Выбрать главу

– Я мог бы поверить, мистер Блэк, – не колеблясь, жестко ответил Мередит, – но вам это не по силам, во всяком случае, без особого благоволения господа нашего. Но как вам, неверующему, испросить его?

Николас Блэк ответил не сразу. Он смотрел на картину с Паоло Сандуцци, прибитым к оливе. Затем повернулся к Мередиту:

– Не могли бы вы уйти, монсеньор? Вы ничего не сможете сделать для меня.

И Мередит попятился, остро переживая свое поражение.

Ленч обернулся для Мередита мукой. В голове гудело, руки не слушались, каждый глубокий вздох отдавался резкой болью под ребрами. Пища не имела вкуса, вино горчило. Но он заставлял себя улыбаться и поддерживать беседу с графиней, которая, перестав бояться его, стала очень разговорчивой.
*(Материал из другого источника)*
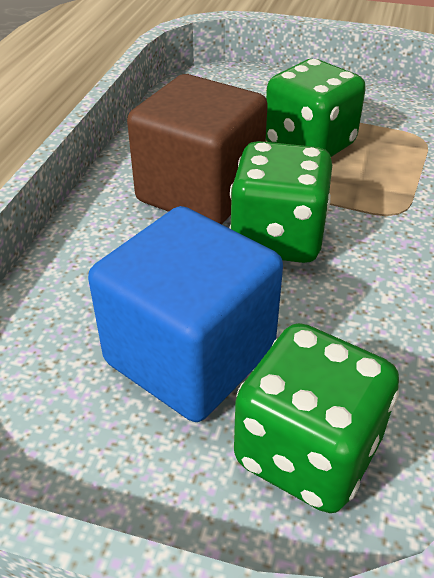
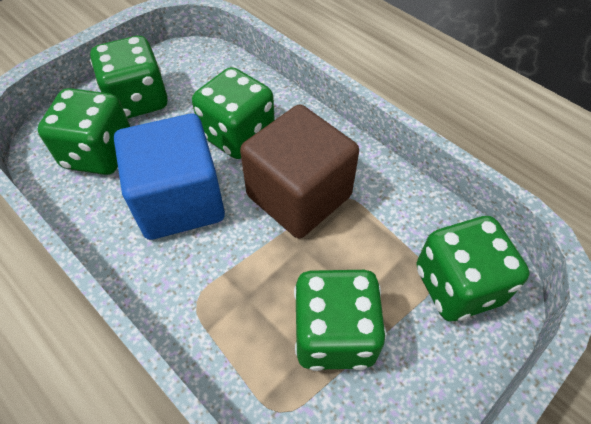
green dice: [229,141,332,263] [234,323,399,513] [266,59,366,157] = 3 -> [38,88,130,175] [90,36,168,119] [192,67,275,159] [294,270,387,371] [416,216,529,321] = 5

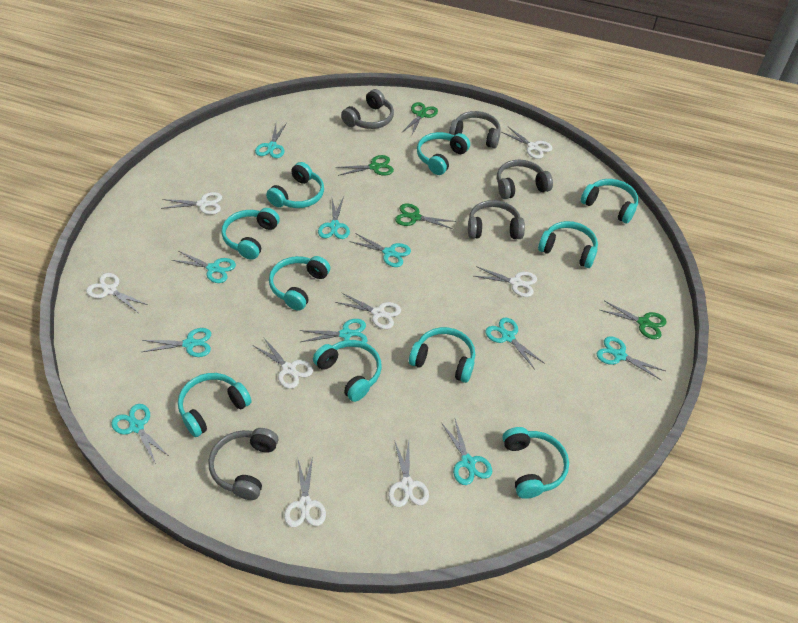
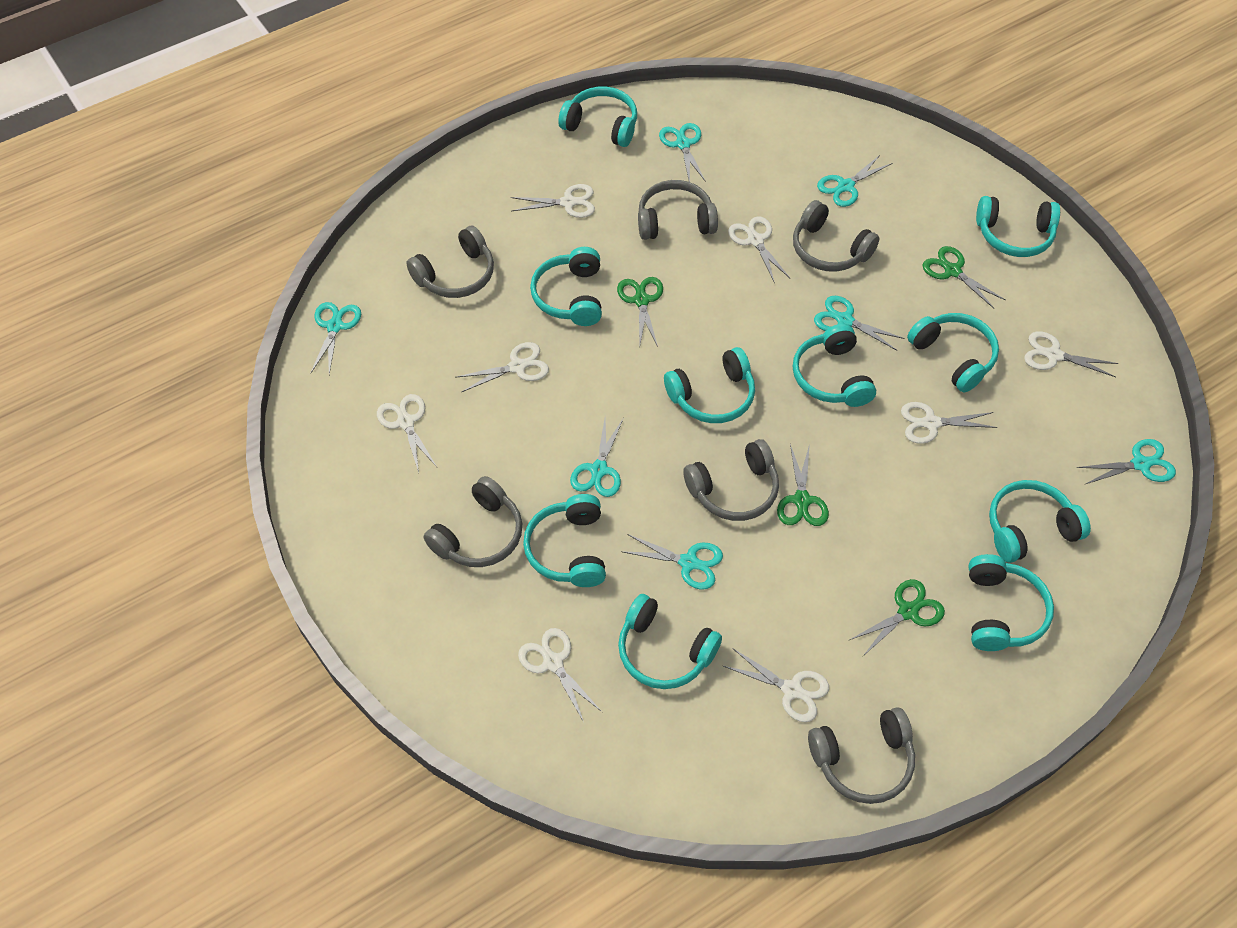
grey headphones: [209,428,278,500] [341,89,394,129] [449,111,501,148] [468,200,525,239] [497,160,553,199] = 5 -> [406,226,494,298] [423,476,522,567] [638,180,718,240] [683,439,779,521] [793,200,880,272] [808,707,915,804] = 6
turquoise scissors: [111,404,170,463] [142,328,211,357] [172,251,236,283] [255,123,287,158] [300,319,368,343] [318,197,350,239] [349,233,411,267] [442,419,492,485] [485,318,545,369] [597,336,665,380] = 10 -> [311,302,361,375] [570,418,624,497] [621,534,723,589] [659,123,706,182] [814,296,905,351] [817,155,893,207] [1077,439,1176,485] = 7

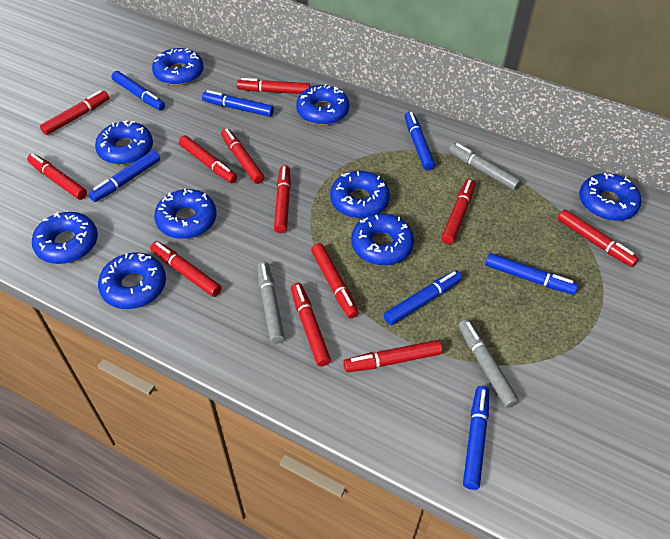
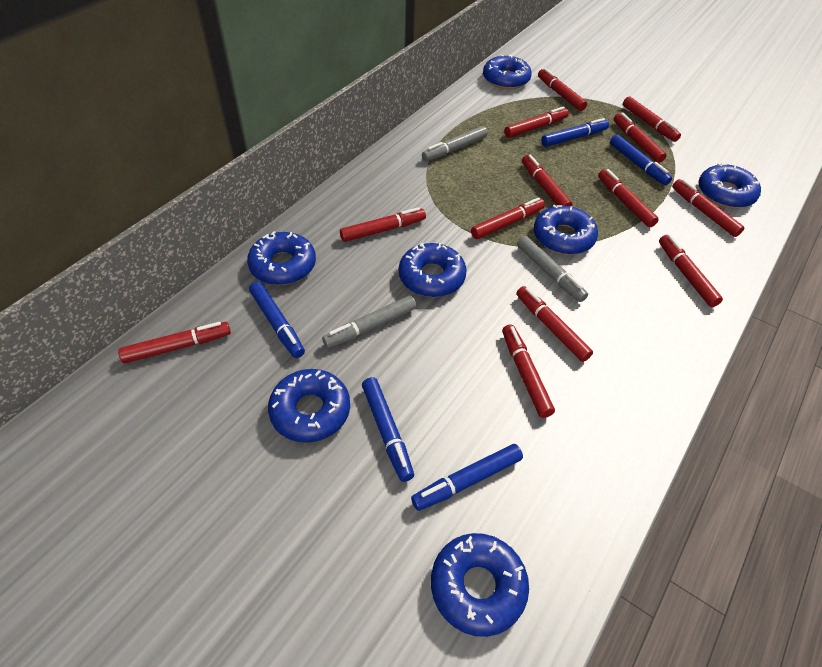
blue donut: [32,212,98,264] [95,120,153,165] [98,253,166,309] [152,48,204,86] [154,189,217,239] [296,84,349,125] [330,171,390,219] [351,213,414,265] [579,173,641,221] = 9 -> [247,231,316,285] [268,369,350,443] [399,242,467,297] [431,533,529,637] [483,54,532,89] [534,205,598,255] [699,163,761,208] = 7
blue marker: [88,150,160,202] [111,71,165,111] [202,90,274,117] [384,270,462,325] [405,112,435,170] [463,386,489,490] [485,253,578,295] = 7 -> [249,282,305,358] [362,377,414,482] [411,444,523,511] [541,118,609,147] [610,134,672,185] = 5
red marker: [27,153,87,200] [40,90,109,135] [150,241,222,297] [179,135,237,183] [221,128,264,184] [237,78,310,94] [274,165,291,233] [291,283,331,366] [311,243,359,318] [343,340,443,372] [442,179,475,245] [557,209,639,267] = 12 -> [118,322,231,363] [340,207,426,242] [471,197,545,239] [502,325,555,418] [505,107,569,138] [517,286,593,362] [522,155,573,206] [538,68,587,111] [598,169,659,227] [613,112,667,163] [623,97,681,142] [659,235,723,307] [672,179,744,237] = 13

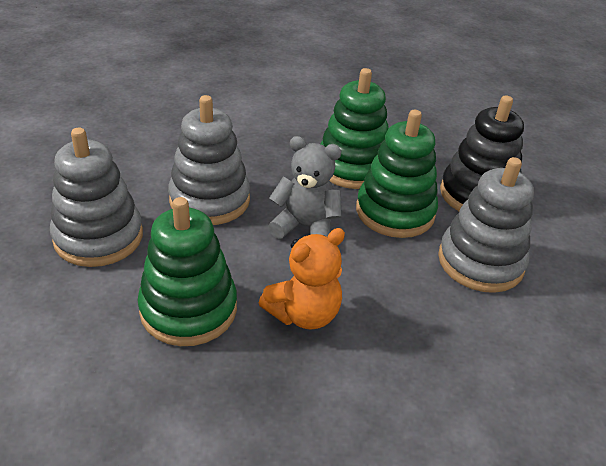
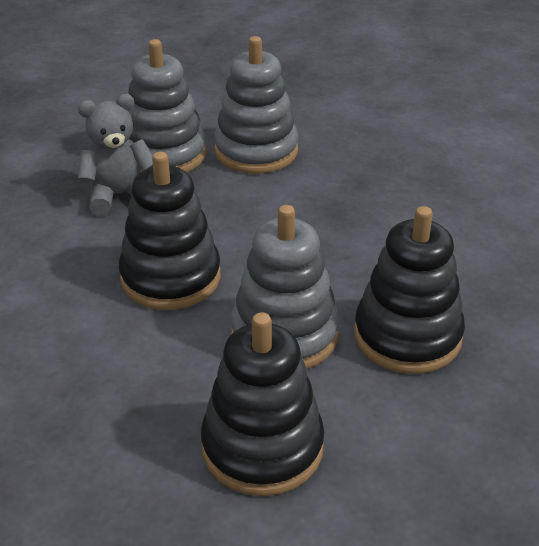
black stacking toy: [440,96,524,211] = 1 -> [119,152,221,310] [201,312,324,496] [354,206,465,374] = 3
green stacking toy: [138,197,237,346] [320,68,389,189] [356,110,438,238] = 3 -> none = 0
orange teddy bear: [259,228,345,330] = 1 -> none = 0

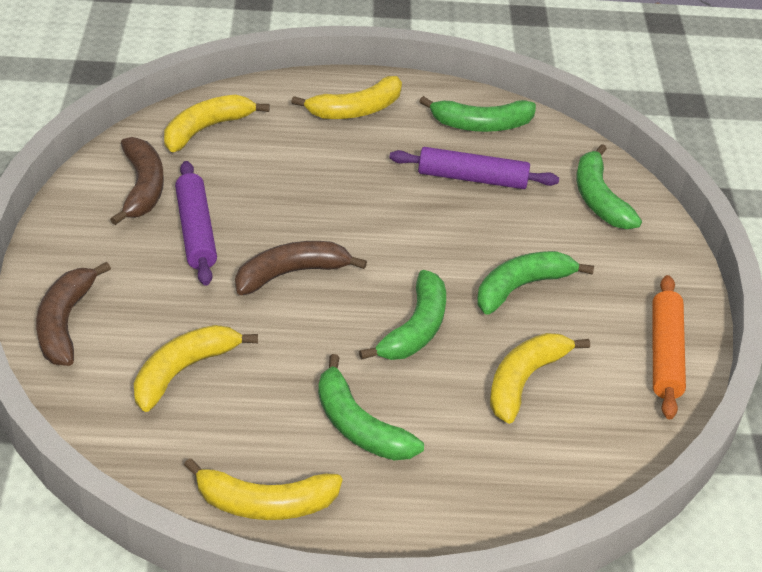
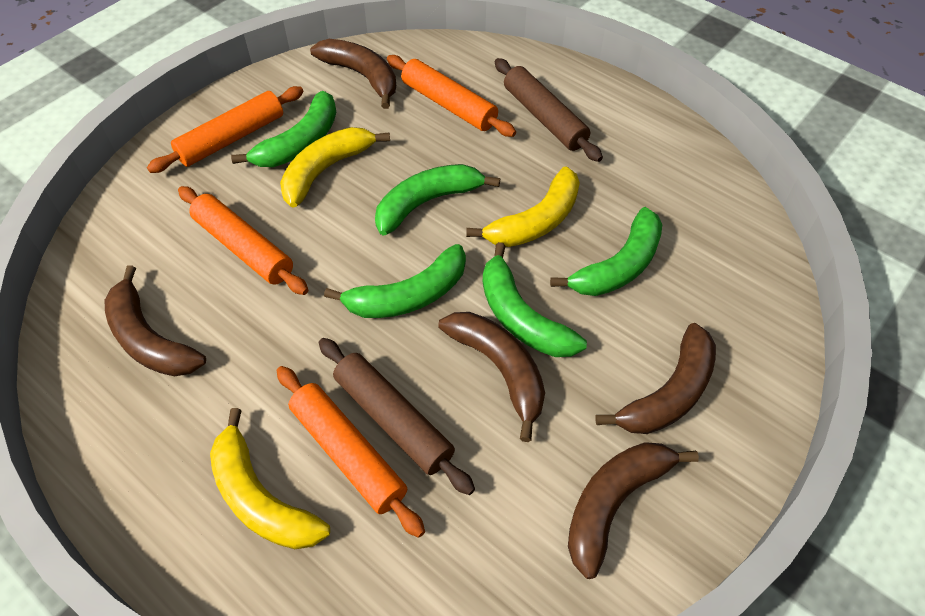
brown banana: [36,262,111,366] [110,137,164,225] [235,241,367,295] = 3 -> [104,265,206,377] [310,39,396,109] [438,312,545,442] [568,442,699,579] [595,323,716,434] = 5
brown rolling pin: none = 0 -> [319,338,475,495] [495,58,603,162] = 2
orange rolling pin: [652,275,686,419] = 1 -> [147,86,304,173] [178,186,309,295] [277,366,425,538] [387,55,516,137] = 4
purple rolling pin: [175,161,217,286] [390,147,559,189] = 2 -> none = 0
yellow banana: [134,325,258,412] [164,95,270,152] [184,458,343,520] [291,76,402,119] [490,333,590,424] = 5 -> [210,408,330,549] [280,127,390,207] [466,166,580,247] = 3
Николае Блэк за столом не появился. Он прислал со слугой записку с извинениями и просьбой подать еду ему в комнату. Графине хотелось знать, что произошло между ними, и Мередит, не вдаваясь в подробности, сказал, что разговор прошел на повышенных тонах, нелицеприятный, и мистер Блэк, скорее всего, слишком рассержен, чтобы присоединиться к ним.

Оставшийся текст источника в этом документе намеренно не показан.